The CREECelerator write-path consists of chaining together the compression -> encryption (AES) -> ECC (Reed-Solomon Encoder) blocks in this order. The CREECelerator read-path contains these blocks in the opposite order.
The CREECelerator is designed to be used in the following applications:
-
An OS-invisible storage acceleration unit which sits in between the block device visible to the OS and the physical disk controller. This pipeline can improve SSD endurance with the compression functionality, add within-sector redundancy with the ECC functionality, or provide transparent full disk encryption facilities.
-
A OS-visible fixed-function accelerator for filesystem-level implementations of compression/encryption/ECC. As an example, ZFS supports all three capabilities to some extent and dedicated hardware accelerators can provide a considerable performance boost for the filesystem, while also saving CPU cores from doing these tasks.
Both the write and read paths take no parameters and have standard CREECBus top-level IOs.

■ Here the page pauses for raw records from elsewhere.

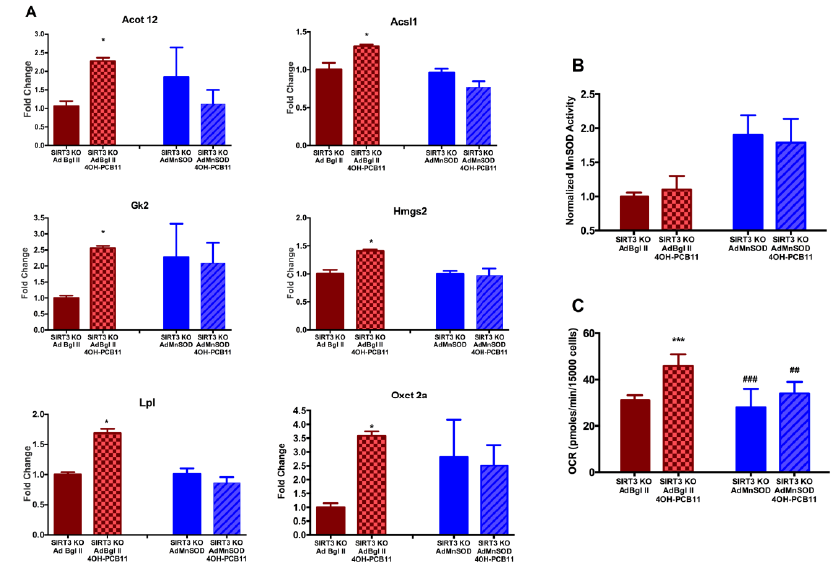
Figure 7. Overexpression of MnSOD could reverse the 4OH-PCB11 induced increases in expression of genes associated with FAO as well as decrease the elevated mitochondrial respiration following polychlorinated biphenyl (PCB) treatment. SIRT3-KO MEFs were incubated with replication-incompetent adenoviral vectors (100 MOI), AdCMV Bgl II (AdBgl II), or AdCMV MnSOD (AdMnSOD) for 24 h. Then, the medium was changed, and the cells were incubated for an additional day before treatment with 3 μM 4OH-PCB11 or vehicle for 24 h. qRT-PCR was repeated for the FAO pathway genes that were significantly upregulated in the previous experiment, see Figure 6 ( n = 3). * p < 0.05 compared to AdBgl II control ( A ). MnSOD activity was measured in cell homogenates. Data represents the average and error range of two independent treatment dishes per group ( B ) The oxygen consumption rate (OCR) was measured with Seahorse Extracellular Flux analyzer. Data are the mean ± 1SEM of independently infected and treated 14–16 wells. *** p < 0.001 as compared to vehicle-treated AdBgl II group. ## p < 0.01 and ### p < 0.001 as compared to vehicle-treated AdMnSOD group ( C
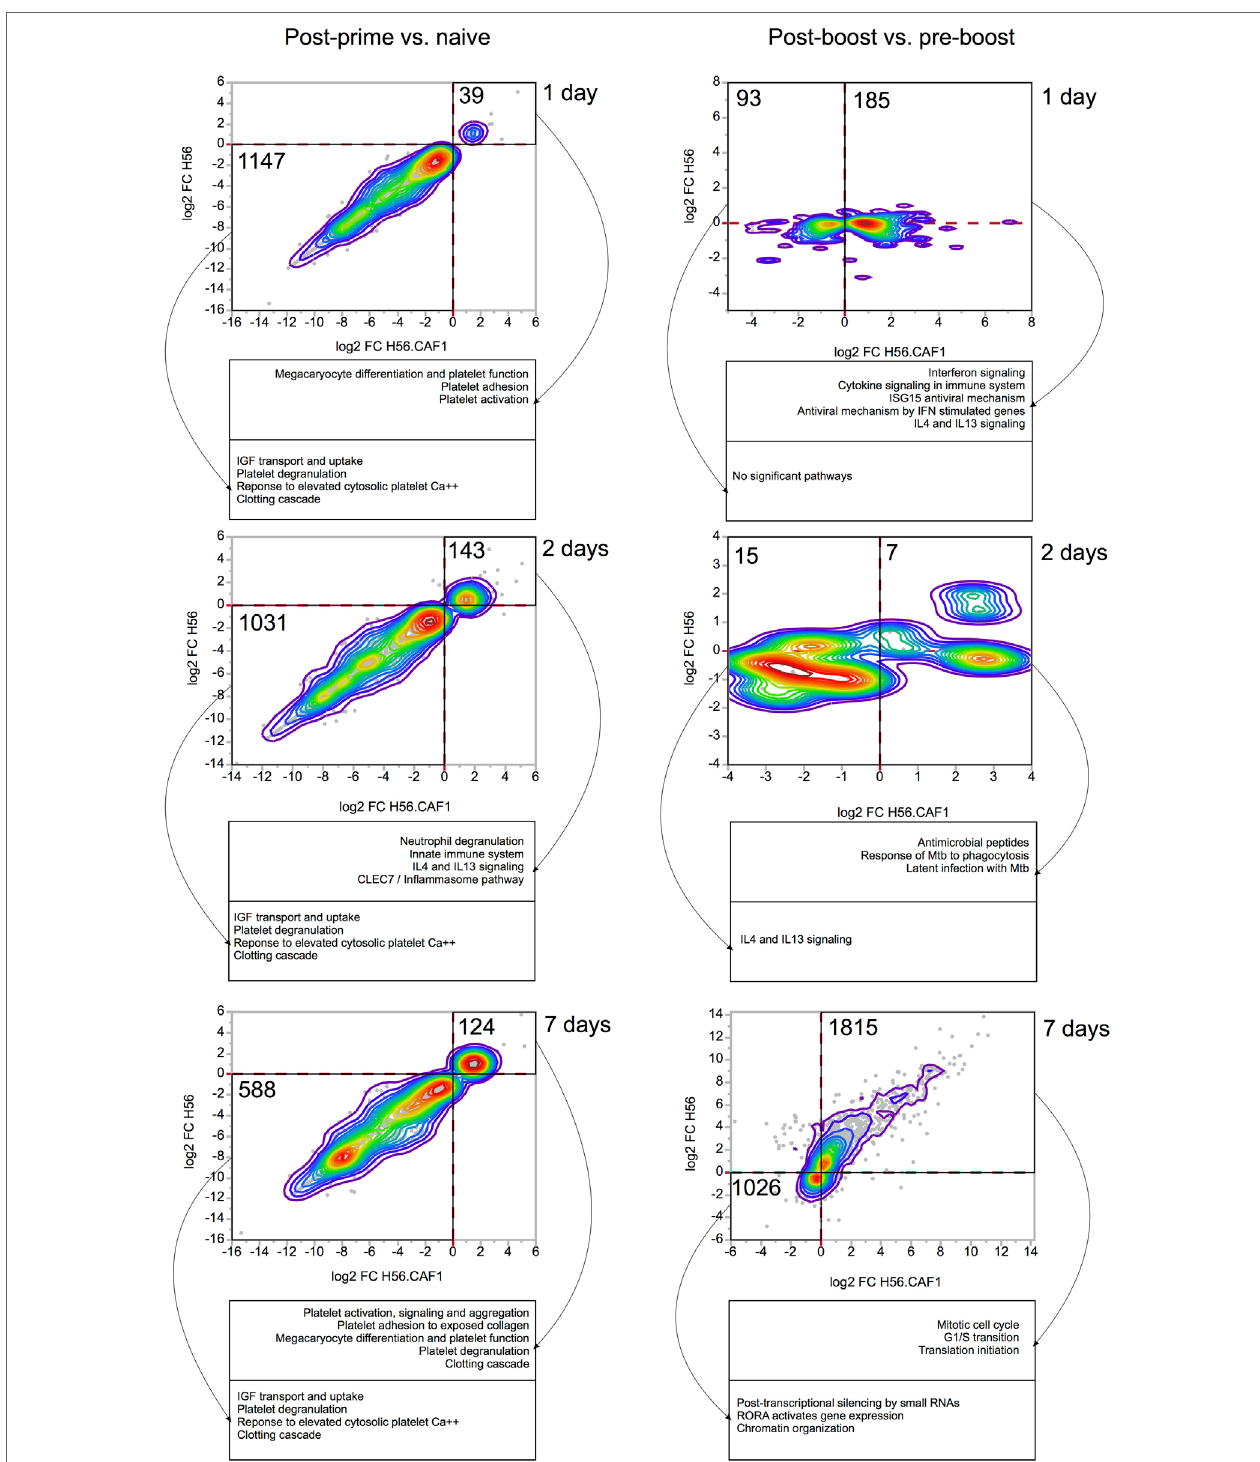
FigUre 3 | Comparisons of gene expression changes elicited by H56 and H56 + CAF01 vaccine formulations. Each bivariate plot illustrates the comparison at one time point, as indicated. For the post-prime time points, the comparisons are represented relative to the naïve baseline. For post-boost time points, the baseline is the pre-boost time point. Axes represent log 2 of baseline-normalized expression values. Each dot represents a gene, and colored lines indicate the density of dots on the graph. Only genes significantly regulated (FDR < 0.05) by at least one vaccine were included and plotted. Numbers indicate the number of genes included in areas indicated by solid black lines. Dashed red lines indicate 0 values (no change in gene expression). Functional analysis was done using Reactome database, and representative significantly enriched pathways are included in captions under each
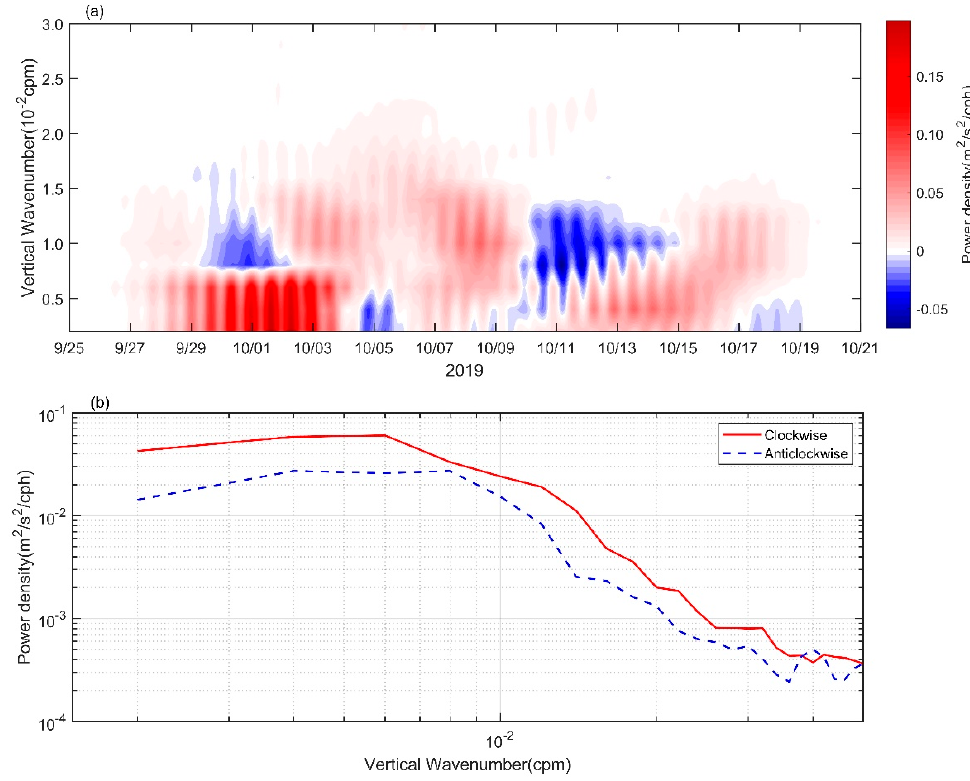
Figure 7. ( a ) Wavenumber − time map of S − − S + . ( b ) Plot of rotary vertical wavenumber spectra averaged from 25 September to 20 October 2019. The blue dashed line and red line represent anticlockwise and clockwise rotations with a depth component. cpm stands for “cycles per meter”.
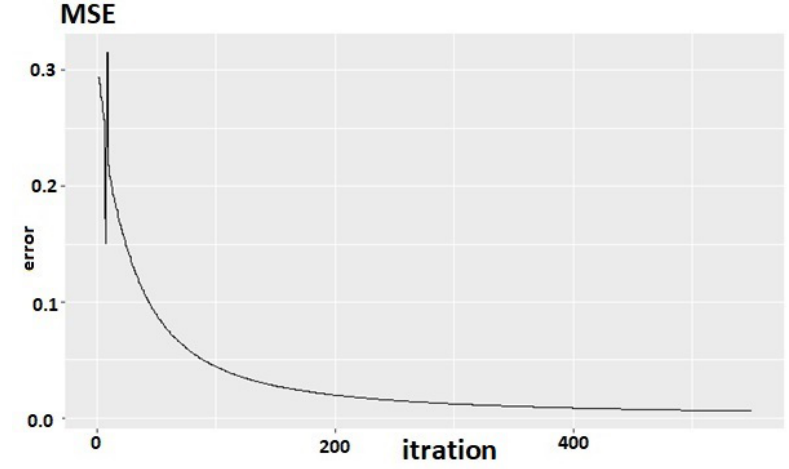
Figure 11. Fuzzy network 1—learning process.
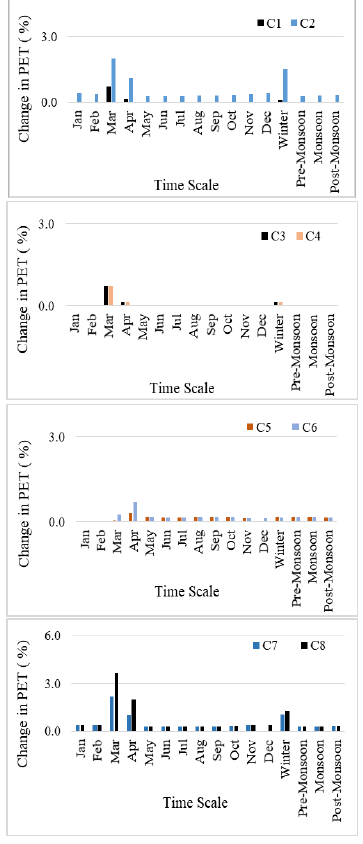
Figure 5. Percentage change in PET in the basin during different future climate change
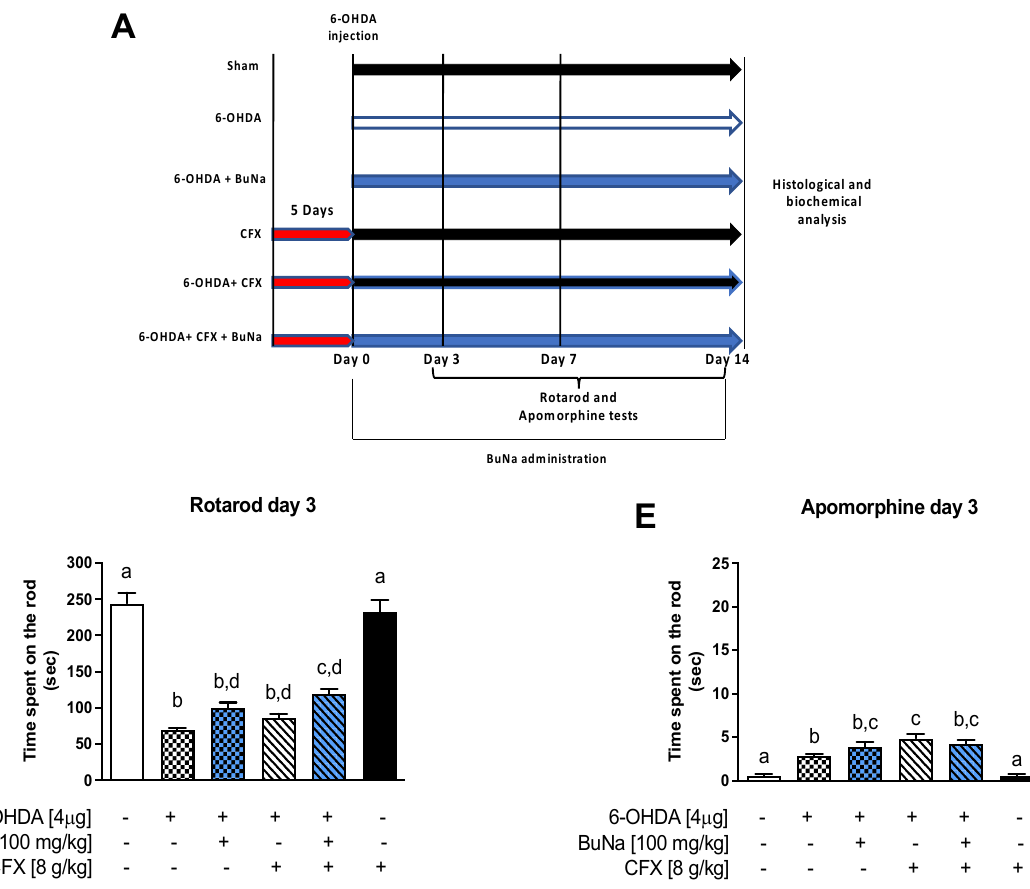
Figure 1. Grouping and schedule ( A ). Effects of BuNa (100 mg/kg) on motor coordination in 6- OHDA-lesioned mice pretreated or not with CFX ( B - D ). CD1 mice were treated with BuNa daily, and time spent on the rod (sec) was assessed and recorded at 3 (A), 7 (C), and 14 (D) days. Values are expressed as mean ± SEM of retention time on the rotating bar. Evaluation of apomorphine- induced rotational behavior ( E - G ). The number of net ipsilateral and contralateral rotations was counted per minute in all animals from all groups after 3 (E), 7 (F), and 14 (G) days. Values are expressed as mean ± SEM ( n = 8-12) of all turns collected during 40 min. Labeled means without a common letter differ, p < 0.05.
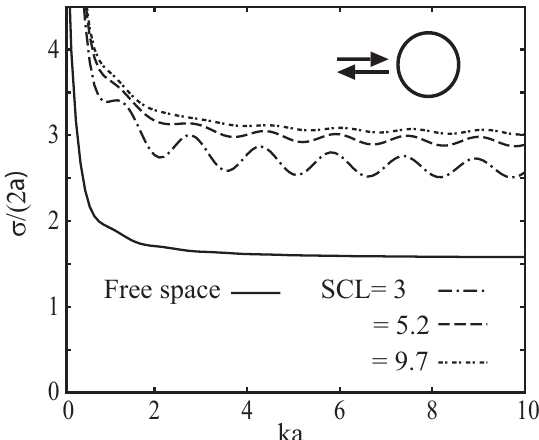
Figure 3. Target size versus RCS in free space, at three SCLs and at δ = 0 for plane wave incidence.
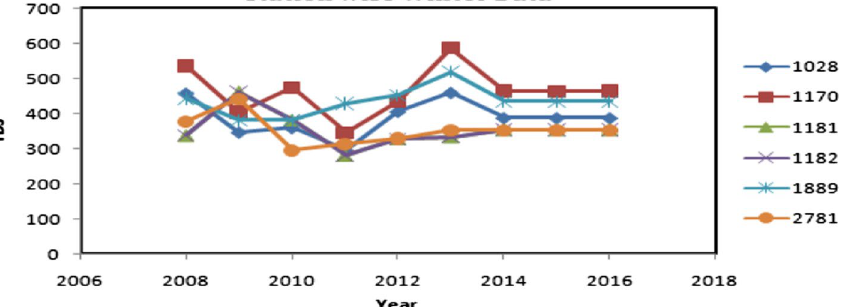
Fig. 10 Year-wise data of TDS at each station for winter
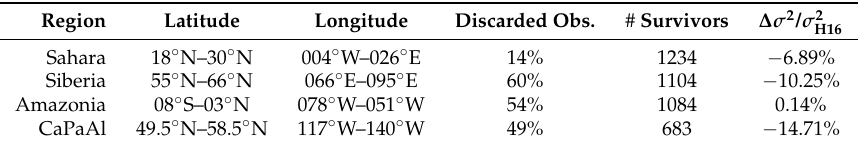
Table 4. The examined regions along with their spatial extent, rate of filtered observations and number of measurements after postprocessing in April 2004. The relative change in the norm of the spectral fitting residual is given in the last column.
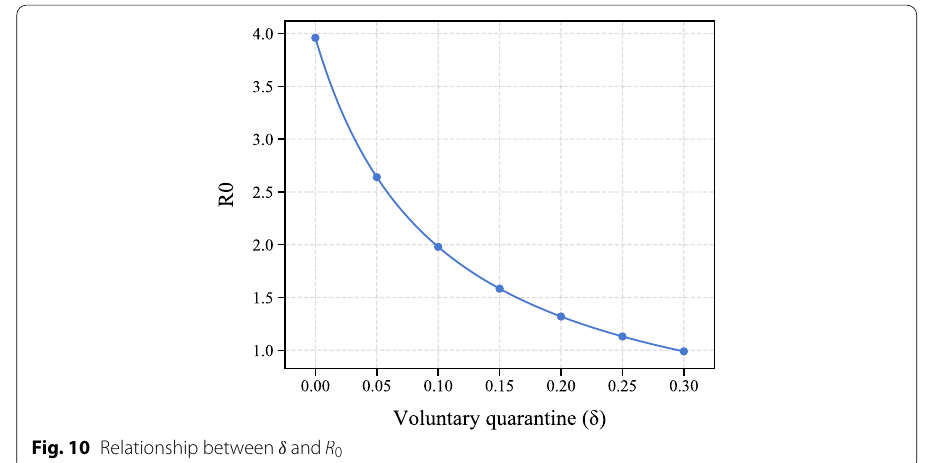
Fig. 10 Relationship between δ and R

class CREECeleratorWrite extends Module {
val io = IO(new Bundle {
val in = Flipped(new CREECBus(BusParams.blockDev))
val out = new CREECBus(BusParams.creec)
})
From this level, the CREECBus is bridged to BlockDeviceIO
(from testchipip) or AXI4-Stream if a memory mapped connection to rocket is desired.
The loopback CREECelerator software test is in /src/test/scala/interconnect/CREECeleratorSWTest.scala
. It can be run with sbt testOnly interconnect.CREECeleratorSWTest
. It composes software models of every part of the CREEC write pipeline and loops back into the CREEC read pipeline model. A noisy 'channel' is added between the write and read paths to simulate bit errors that the Reed-Solomon decoder can recover from. We demonstrate that the model can successfully process a 24KB text file.
The RTL test of the CREECelerator pipelines is in src/test/scala/interconnect/CREECeleratorHWTest.scala
. It is run with sbt testOnly interconnect.CREECeleratorHWTest
. The RTL simulation proceeds slowly (~10 Hz) due to limitations in treadle. As a result, only a few transactions can be pushed through the pipeline in a reasonable time and without running into a OutOfMemory exception. But it works!
Our plans for system-level testing involved setting up a virtual block device on a host OS which proxies bio
struct data to an RTL simulator running the CREECelerator in Scala to test it with real block device interaction. There is still work to do on speeding up treadle to accomodate this use case and getting Verilator support for testers2 working.